L’époque des Celtes s’étend sur presque tout le Ier millénaire avant notre ère. Il s’agit d’un ensemble de peuples répartis sur un territoire allant des îles britanniques à l’Est européen. Même s’ils avaient atteint un haut degré de civilisation, tant sur les plans technologique, économique que social, ils n’avaient pas d’écriture. On connaît donc mal la plupart de leurs coutumes. Ils maîtrisaient bien la sidérurgie. C’est pourquoi on parle à leur propos d’âge du fer.
Celui-ci connut deux phases, qui ont pris le nom de deux sites majeurs: l’époque de Hallstatt (vers 700/500), et celle de La Tène (de 500 à la conquête romaine au Ier siècle av. J.-C.) C’est La Tène, sur les bords du lac de Neuchâtel, qui a donné son nom au Laténium. Il faut savoir que de nombreuses découvertes archéologiques ont pu être faites grâce aux corrections des eaux du Jura (1869-1891), qui ont abaissé le niveau des lacs de Neuchâtel et de Bienne. On appelle aussi cet âge du fer Protohistoire, période intermédiaire entre la Préhistoire et l’Histoire, liée à l’écriture.
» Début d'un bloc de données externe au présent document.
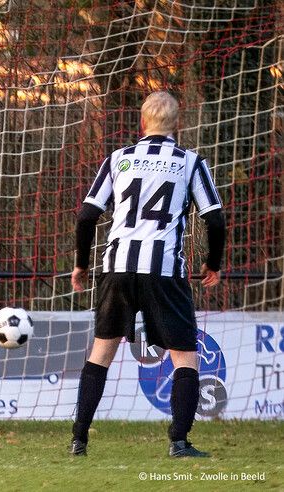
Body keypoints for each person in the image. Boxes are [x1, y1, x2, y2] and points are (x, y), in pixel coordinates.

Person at [69, 91, 226, 458]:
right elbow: (215, 218)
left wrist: (81, 264)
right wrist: (213, 264)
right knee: (184, 355)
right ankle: (179, 441)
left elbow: (86, 216)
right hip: (164, 270)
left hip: (117, 267)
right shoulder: (189, 162)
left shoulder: (118, 159)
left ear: (142, 123)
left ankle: (79, 438)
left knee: (101, 351)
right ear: (177, 125)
Que nous montre l’exposition «Celtes – Un millénaire d’images» du Laténium, parc et musée d’archéologie situé à Hauterive, à quelques kilomètres de Neuchâtel en direction de Bienne? Il s’agit surtout de pièces de petite taille, réalisées en bronze ou en céramique, par- fois en or. Les Celtes ne cherchaient pas à réaliser des «œuvres d’art» au sens moderne du terme.
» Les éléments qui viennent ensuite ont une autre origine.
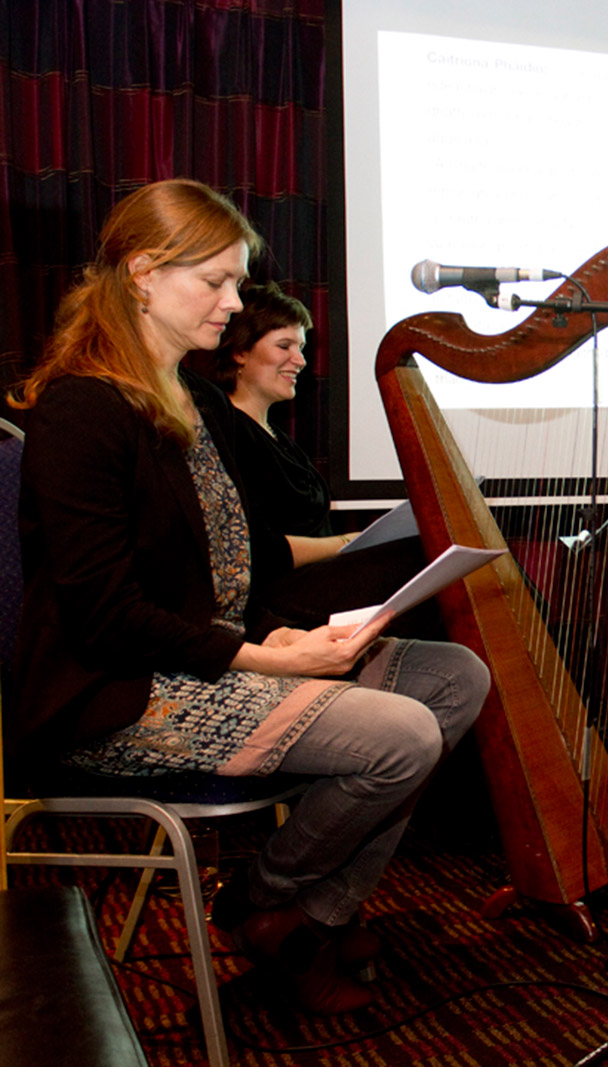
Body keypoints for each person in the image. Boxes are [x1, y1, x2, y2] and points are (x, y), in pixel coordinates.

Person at [6, 179, 491, 1014]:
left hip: (211, 662)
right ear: (143, 274)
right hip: (124, 695)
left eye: (236, 281)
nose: (234, 302)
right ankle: (265, 903)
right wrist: (265, 657)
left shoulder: (193, 397)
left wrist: (295, 632)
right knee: (404, 734)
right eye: (216, 281)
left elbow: (232, 569)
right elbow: (105, 615)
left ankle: (307, 913)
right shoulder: (81, 408)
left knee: (455, 677)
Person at [184, 282, 433, 631]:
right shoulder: (226, 433)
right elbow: (260, 550)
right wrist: (347, 543)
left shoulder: (278, 437)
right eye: (284, 345)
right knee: (420, 557)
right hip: (275, 596)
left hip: (317, 580)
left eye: (300, 347)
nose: (300, 360)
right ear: (240, 351)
Leurs créations «artistiques» étaient liées à des aspects religieux, rituels, magiques ou sociaux, dont malheureusement nous ne possédons pas les clefs. Cela dit, elles sont d’une grande beauté esthétique. Au contraire de l’art gréco-romain, beaucoup plus réaliste, les Celtes aimaient le fantastique, le merveilleux, ils laissaient une large place à leur imagination. Leur figuration est souvent animale: cerfs, sangliers, têtes de taureaux. La figure humaine apparaît aussi: ainsi cette pièce en argent entourée de têtes, qui représentent peut-être les têtes coupées des ennemis, que l’on suspendait en guise de trophées.
On verra aussi de magnifiques torques en or: ce sont de grands anneaux sou- vent retrouvés dans des dépôts rituels. Les Celtes n’étaient pas isolés du reste du monde. Ils entretenaient d’importantes relations commerciales avec d’autres peuples. Leur art s’est donc aussi inspiré de motifs orientaux ou romains. En résumé, c’est à une belle découverte que nous convie cette exposition temporaire.
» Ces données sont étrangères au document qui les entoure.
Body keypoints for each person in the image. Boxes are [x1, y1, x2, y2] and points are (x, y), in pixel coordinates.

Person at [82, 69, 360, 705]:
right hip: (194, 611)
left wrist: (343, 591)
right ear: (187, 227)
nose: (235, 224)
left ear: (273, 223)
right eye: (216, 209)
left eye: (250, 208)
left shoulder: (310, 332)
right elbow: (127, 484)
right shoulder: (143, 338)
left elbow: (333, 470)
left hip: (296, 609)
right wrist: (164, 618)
On en profitera pour faire le tour de la collection permanente, qui nous mène jusqu’au Moyen Âge. Il ne faut pas manquer de se balader ensuite dans le parc du Laténium, sur les bords du lac de Neuchâtel. On y verra notamment les reconstitutions de maisons, dont un petit village datant d’il y a 6000 ans. La dendrochronologie nous apprend que les arbres nécessaires à leur construction ont été coupés entre 3810 et 3790 avant notre ère. Une autre maison se réfère au mythe national des soi-disant «lacustres», qui en fait construisaient leurs maisons sur les berges et non dans l’eau. Bâties sur pilotis, celles-ci devaient résister aux crues du lac.
Un des rares dolmens de Suisse (c’est-à-dire une sépulture de l’époque néolithique) a été découvert en 1876 entre Auvernier et Colombier et déplacé dans le parc du Laténium. Celui-ci abrite aussi un menhir de 4,5 tonnes de granit érigé il y a plus de 6000 ans. Mais à quoi servait-il? Concernait-il un homme ou un dieu? Le mystère demeure, et c’est aussi cette part de mystère qui nous fascine dans la civilisation celtique. Après la conquête romaine par Jules César, il y eut un phénomène d’acculturation: les Celtes adoptèrent la langue latine (c’est pourquoi nous parlons le français), l’habitat, le système social et les mœurs du conquérant. Ils conservèrent cependant un certain nombre d’aspects de leur monde disparu, qui se fondirent avec ceux des Romains: ce qu’on appelle la civilisation gallo- romaine. L’exposition permet donc de découvrir un monde méconnu et resté en partie énigmatique.
«Celtes. Un millénaire d’images», Hauterive (NE), jusqu’au 10 janvier 2021.